Sul lato sinistro dove normalmente c'e' la nappina, era posta una coccarda tricolore
di lana del diametro di 5 cm recante, cucito nel centro, un bottone di alpaca
bianco con croce sabauda in rilievo. Dallo stesso lato era cucita a forma di V
rovesciata una trecciola di lanetta rossa che formava un angolo leggemente
ottuso che dalla soprafascia di pelle nera arrivava a 3/4 dell'altezza del
copricapo. Al di sotto di tale trecciola erano cuciti, sempre a V rovesciata i
gradi per la truppa. Poco piu' in alto e piu' spostato sul davanti, su entrambi
lati, era posto un foro contornato da un occhiello in metallo verniciato di nero
che permetteva l'areazione della bombetta. Naturalmente non poteva mancare la
penna che era di corvo, alta circa 14 cm. Era infilata dietro la coccarda in un
apposita taschetta di pelle nera.
Il fregio era rappresentato da uno stellone a 5 punte di alpaca bianca, con al
centro un tondo recante il numero della compagnia.
Per gli ufficiali, con atto n. 69 dello stesso anno veniva adottato il medesimo
copricapo. Uniche differenze erano la coccarda di seta, il bottone di metallo
argentato, la penna d'aquila, l'assenza della trecciola di lana rossa al di
sopra dei gradi e il fregio che era di metallo argentato.
Quindi ecco descritta la bombetta degli alpini come era in origine.
Nel 1875 nascono i battaglioni alpini ma solo nel 1878 anche
per la bombetta si registrano alcuni importanti cambiamenti.
Come
abbiamo già detto venne introdotta la copertura di pelle nera anche sulla parte
superiore della tesa e sempre nello stesso anno la forma della tesa risulta piu'
incurvata sul davanti e sul dietro.
Nel 1880 scompare la coccarda tricolore dal lato sinistro per lasciare il posto alla
nappina in lana rossa con tondo nero e nel centro il numero della compagnia
ricamato in filo bianco. Cambia di conseguenza il fregio.
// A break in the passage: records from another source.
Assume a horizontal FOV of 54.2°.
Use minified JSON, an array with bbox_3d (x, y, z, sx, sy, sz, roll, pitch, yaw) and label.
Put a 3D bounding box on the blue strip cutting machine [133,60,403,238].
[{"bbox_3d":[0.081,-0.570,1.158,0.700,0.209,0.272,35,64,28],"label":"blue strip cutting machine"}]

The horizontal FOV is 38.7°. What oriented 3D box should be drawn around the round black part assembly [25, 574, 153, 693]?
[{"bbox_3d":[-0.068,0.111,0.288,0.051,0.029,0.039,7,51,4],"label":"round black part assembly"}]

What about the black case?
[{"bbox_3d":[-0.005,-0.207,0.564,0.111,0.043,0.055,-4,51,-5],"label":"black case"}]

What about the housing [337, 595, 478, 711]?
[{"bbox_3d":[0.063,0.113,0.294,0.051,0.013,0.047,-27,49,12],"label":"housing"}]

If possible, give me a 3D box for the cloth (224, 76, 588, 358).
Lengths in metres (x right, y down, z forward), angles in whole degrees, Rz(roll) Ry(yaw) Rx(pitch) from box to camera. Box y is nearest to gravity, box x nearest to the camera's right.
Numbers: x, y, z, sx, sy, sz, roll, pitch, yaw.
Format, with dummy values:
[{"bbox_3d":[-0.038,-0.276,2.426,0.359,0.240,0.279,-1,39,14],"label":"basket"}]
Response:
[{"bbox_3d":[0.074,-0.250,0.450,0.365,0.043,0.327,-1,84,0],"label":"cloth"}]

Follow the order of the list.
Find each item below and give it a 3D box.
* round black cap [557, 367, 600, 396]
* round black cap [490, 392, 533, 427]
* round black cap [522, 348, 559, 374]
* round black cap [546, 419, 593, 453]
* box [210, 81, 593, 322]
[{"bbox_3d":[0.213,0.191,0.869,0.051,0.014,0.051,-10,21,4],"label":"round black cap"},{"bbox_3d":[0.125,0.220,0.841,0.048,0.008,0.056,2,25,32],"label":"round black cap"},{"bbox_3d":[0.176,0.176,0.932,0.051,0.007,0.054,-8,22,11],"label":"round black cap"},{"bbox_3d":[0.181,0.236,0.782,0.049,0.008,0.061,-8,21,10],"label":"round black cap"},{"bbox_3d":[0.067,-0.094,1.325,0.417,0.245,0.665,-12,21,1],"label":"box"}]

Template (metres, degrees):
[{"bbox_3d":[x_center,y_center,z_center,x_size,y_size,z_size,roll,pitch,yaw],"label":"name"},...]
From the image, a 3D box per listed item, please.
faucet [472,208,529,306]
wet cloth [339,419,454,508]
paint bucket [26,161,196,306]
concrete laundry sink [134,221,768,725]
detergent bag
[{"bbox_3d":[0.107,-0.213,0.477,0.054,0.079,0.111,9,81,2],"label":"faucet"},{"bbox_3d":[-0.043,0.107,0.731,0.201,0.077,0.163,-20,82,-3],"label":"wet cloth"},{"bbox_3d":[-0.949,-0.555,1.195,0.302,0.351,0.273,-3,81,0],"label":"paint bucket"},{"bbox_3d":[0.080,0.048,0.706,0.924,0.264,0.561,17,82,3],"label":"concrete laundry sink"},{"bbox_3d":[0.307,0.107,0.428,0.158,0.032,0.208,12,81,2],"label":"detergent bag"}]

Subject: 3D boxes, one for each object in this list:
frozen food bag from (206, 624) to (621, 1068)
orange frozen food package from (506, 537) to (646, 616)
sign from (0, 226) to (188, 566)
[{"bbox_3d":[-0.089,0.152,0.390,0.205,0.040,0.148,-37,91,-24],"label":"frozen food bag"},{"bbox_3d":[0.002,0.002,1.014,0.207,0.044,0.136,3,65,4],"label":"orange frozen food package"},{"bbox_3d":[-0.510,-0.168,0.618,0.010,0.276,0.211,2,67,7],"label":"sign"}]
La coccarda
tricolore prende posto sotto il nuovo fregio raffigurante un'aquila ad ali
spiegate sormontante una cornetta con al centro il numero di battaglione. Alle
spalle della cornetta c'erano due fucili incrociati con baionetta innestata e
una scure e una picozza pure incrociati. Il tutto era circondato da una corona
di foglie d'alloro e di quercia.
Nel
1882 nascono i reggimenti alpini. Scompare la nappina in lana rossa con numero
della compagnia e fanno la loro comparsa le nappine colorate. Bianca per il 1°
battaglione, rossa per il 2°, verde per il 3° e blu per il 4°. La nappina di
lana gialla distingueva i sottufficiali di Stato Maggiore di Reggimento e
Deposito. Il fregio cambia ed numero nel tondo del fregio e' quello del
reggimento. Non ho notizie precise sull'anno di introduzione del nuovo e ultimo
tipo di fregio per bombetta. Posso dire per certo che dal 1891 in alcune foto
appaiono alcuni alpini che si fregiano di tale vessillo.